How can a mechanism that anticipates when fiber components are reaching the end of their life cycle be implemented, allowing engineers to replace the components before they fail?
Optical fiber, which is used in substation networks to protect Ethernet connections from electromagnetic interference, may deteriorate after long years of usage. FiberCheck™ Technology uses Digital Diagnostic Monitoring technology to diagnose deterioration of signals before the signals are too weak and drop off, offering early error detection and fault isolation for predictive maintenance. Most substations currently support only SFP-type optical-fiber monitoring.
Moxa FiberCheck™ can be used by substation switches to monitor ST/SC (as well as SFP) connectors, and notify the PSCADA system via SNMP or MMS when abnormalities are detected, allowing operators to quickly initiate maintenance procedures. Reports and alarms can be transmitted using any one of the following methods: a network port, a serial console, CLI, MMS reporting, SNMP traps, digital relay, entries written to the system log file. The FiberCheck™ function also allows system operators to monitor transmission and reception power, temperature, and voltage/current along optical-fiber connections in real time.
A powerful and secure management platform is crucial to substation automation. However, with a variety of applications operating on a single system, overall performance can experience significant degradation. What substation engineers would like to avoid is the need to maintain multiple management platforms, which can be costly and difficult to implement and maintain.
Protocol conversion is only one of the functions sought while choosing embedded computers for a retrofit substation project. Most of the time, embedded computers in a substation are used to run many different applications and operating systems.
In such cases, engineers would prefer to use virtualization technology such as VMware to run independent virtual machines, with the following benefits:
VMs increase the efficiency and utilization level of your existing x86 hardware platform, thereby saving the cost of acquiring new hardware.
Depending on the capability of your hardware platform, you can run each application on a separate VM for complete isolation of the applications. You can also run critical and non-critical application workloads on separate VMs to ensure that if one set of applications fails, the other applications can continue to run.
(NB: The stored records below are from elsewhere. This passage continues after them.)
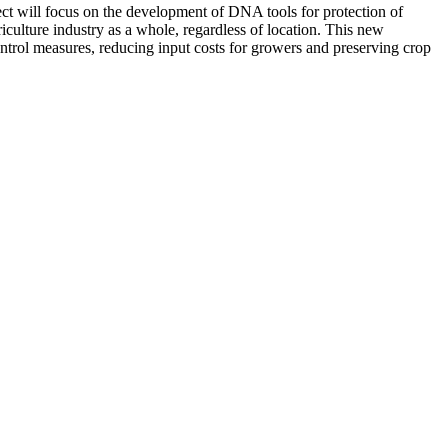
ject will focus on the development of DNA tools for protection of
riculture industry as a whole, regardless of location. This new
ontrol measures, reducing input costs for growers and preserving crop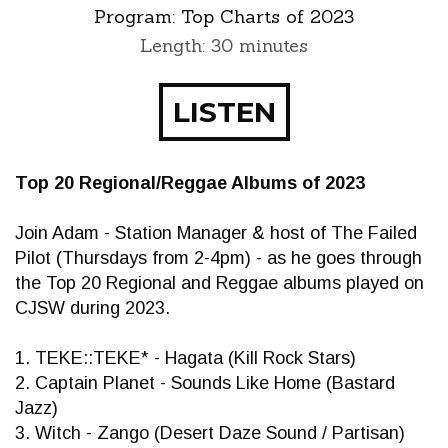
Program:
Top Charts of 2023
Length: 30 minutes
LISTEN
Top 20 Regional/Reggae Albums of 2023
Join Adam - Station Manager & host of The Failed
Pilot (Thursdays from 2-4pm) - as he goes through
the Top 20 Regional and Reggae albums played on
CJSW during 2023.
1. TEKE::TEKE* - Hagata (Kill Rock Stars)
2. Captain Planet - Sounds Like Home (Bastard
Jazz)
3. Witch - Zango (Desert Daze Sound / Partisan)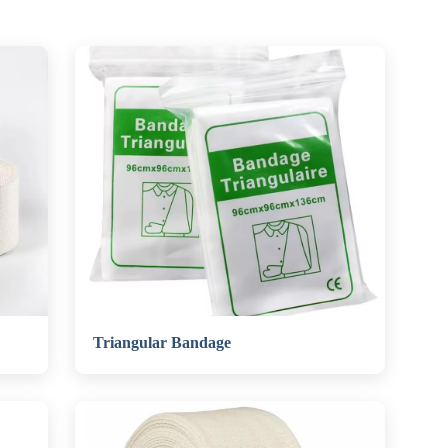
Triangular Bandage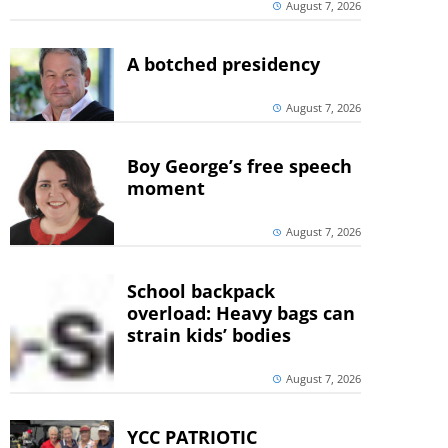
August 7, 2026
A botched presidency
August 7, 2026
Boy George’s free speech
moment
August 7, 2026
School backpack
overload: Heavy bags can
strain kids’ bodies
August 7, 2026
YCC PATRIOTIC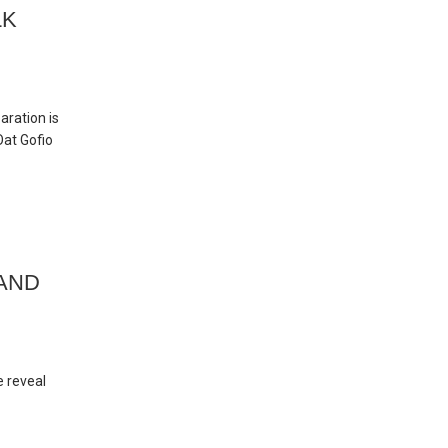
LK
aration is
Oat Gofio
 AND
e reveal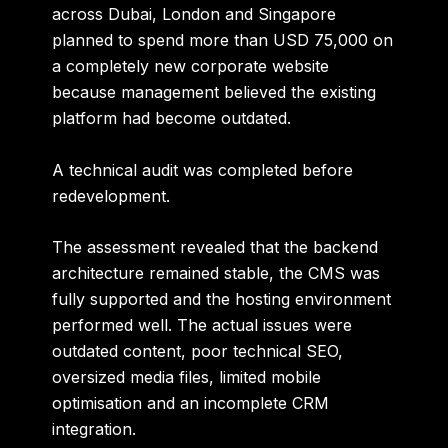
across
Dubai, London and Singapore
planned to spend more than USD 75,000 on
a completely new corporate website
because management believed the existing
platform had become outdated.
A technical audit was completed before
redevelopment.
The assessment revealed that the backend
architecture remained stable, the CMS was
fully supported and the hosting environment
performed well. The actual issues were
outdated content, poor technical SEO,
oversized media files, limited mobile
optimisation and an incomplete CRM
integration.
You can use VMs to run your legacy applications on computers with new hardware platforms or operating systems. However, don’t assume that every computer platform works well with VMware. Be sure to use products that display the VMware-ready logo, which indicates that a product meets the criteria for VMware integration and interoperability.
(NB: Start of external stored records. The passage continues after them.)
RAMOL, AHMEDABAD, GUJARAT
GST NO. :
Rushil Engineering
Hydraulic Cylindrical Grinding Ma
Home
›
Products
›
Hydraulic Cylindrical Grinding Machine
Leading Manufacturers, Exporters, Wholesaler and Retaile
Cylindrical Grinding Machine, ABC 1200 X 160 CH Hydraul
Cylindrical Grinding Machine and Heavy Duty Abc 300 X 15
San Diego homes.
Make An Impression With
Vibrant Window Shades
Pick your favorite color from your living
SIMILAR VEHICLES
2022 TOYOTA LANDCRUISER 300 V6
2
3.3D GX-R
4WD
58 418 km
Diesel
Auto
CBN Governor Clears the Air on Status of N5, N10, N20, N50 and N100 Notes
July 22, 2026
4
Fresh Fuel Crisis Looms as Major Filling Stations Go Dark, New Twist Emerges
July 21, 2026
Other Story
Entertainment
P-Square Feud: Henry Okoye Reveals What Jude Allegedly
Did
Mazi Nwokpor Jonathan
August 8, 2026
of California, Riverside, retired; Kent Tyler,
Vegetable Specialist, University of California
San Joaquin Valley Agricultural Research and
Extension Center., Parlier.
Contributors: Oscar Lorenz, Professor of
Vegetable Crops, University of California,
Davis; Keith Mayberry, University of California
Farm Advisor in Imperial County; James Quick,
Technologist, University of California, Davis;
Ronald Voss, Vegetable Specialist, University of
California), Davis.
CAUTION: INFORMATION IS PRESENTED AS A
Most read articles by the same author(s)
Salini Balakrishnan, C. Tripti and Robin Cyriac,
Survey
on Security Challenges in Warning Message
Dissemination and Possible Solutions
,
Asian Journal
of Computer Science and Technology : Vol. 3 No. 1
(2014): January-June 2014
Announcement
How do you improve the performance of your industrial computers and get advance alerts on the key performance indicators to help reduce unexpected equipment downtime? Proactive monitoring, Moxa’s innovative software visualization tool for industrial computers, monitors the computer’s health by keeping an eye on CPU usage, memory usage, storage partition usage, the operating temperature of the CPU and motherboard, and the redundant power monitor, and can trigger relay outputs to provide either visual or audio alarms. What’s more, you can configure the tool to trigger these alarms based on user-defined criteria.
Substation retrofit projects require integration of existing RSTP ring networks with PRP/HSR architecture to bring DANs (dual attached nodes) to a bumpless redundant communication backbone and to enhance system availability. With Moxa’s IEC 61850-compliant devices specifically calibrated for PRP and HSR redundancy, seamless control and monitoring can be achieved, to help customers construct or retrofit their network infrastructures as required for time-sensitive and mission-critical applications.